Imperial
- A can of Imperial-brand michelada from Costa Rica
- Manufacturer: FIFCO
- Introduced: 1924
- Alcohol by volume: 4.5%
- Style: Pale lager

= Imperial (beer) =

Costa Rican beer brand

Imperial (Cerveza Imperial) is a Costa Rican lager, manufactured by the Florida Ice & Farm Company (FIFCO). Imperial was first produced by the Ortega brewery in 1924 by Carl Walter Steinvorth, an important businessman & the first orthodontist in Central America. Spin-offs from the original Imperial include Imperial Light, Imperial Silver and Imperial Ultra.

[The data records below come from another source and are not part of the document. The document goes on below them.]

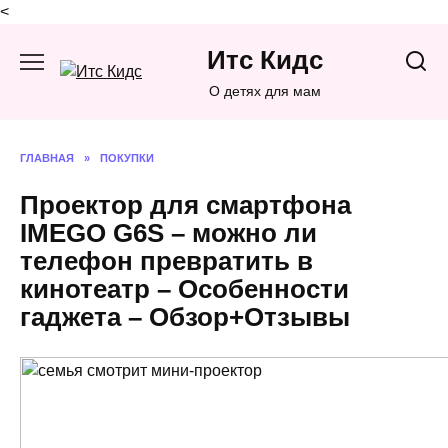
<
Перейти
Итс Кидс
к
содержанию
О детях для мам
ГЛАВНАЯ
»
ПОКУПКИ
Проектор для смартфона
IMEGO G6S – можно ли
телефон превратить в
кинотеатр – Особенности
гаджета – Обзор+Отзывы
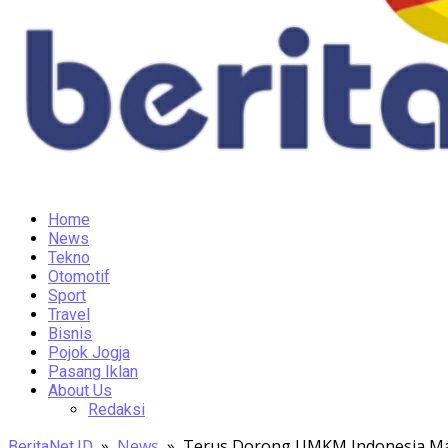
Home
News
Tekno
Otomotif
Sport
Travel
Bisnis
Pojok Jogja
Pasang Iklan
About Us
Redaksi
»
News
»
Terus Dorong UMKM Indonesia Maju
BeritaNet.ID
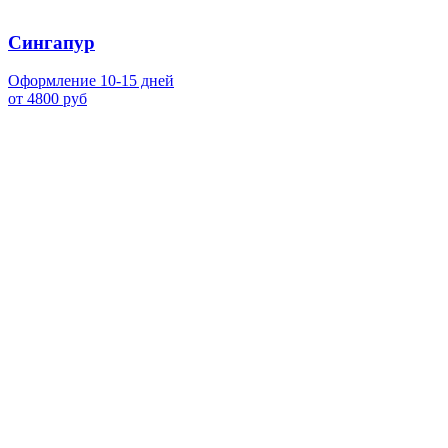
Сингапур
Оформление 10-15 дней
от 4800 руб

FIFCO produces other beers, including its Pilsen, Bavaria, and Rock Ice brands.

== Logo ==
The Imperial logo was designed by the brothers Enrique and Wolfgang Hangen who, at the time, were owners of the advertising agency "Casa Gráfica." The brothers also created the logo for other Costa Rican beers, such as Pilsen and Bavaria drawing inspiration from the iconography of their native country, Germany.

Imperial is also known by Costa Ricans as "Aguila" or "Aguilita", which translates into English as "Eagle" or "Little Eagle" in reference to the beer's logo, which includes the Imperial Eagle used in European heraldry.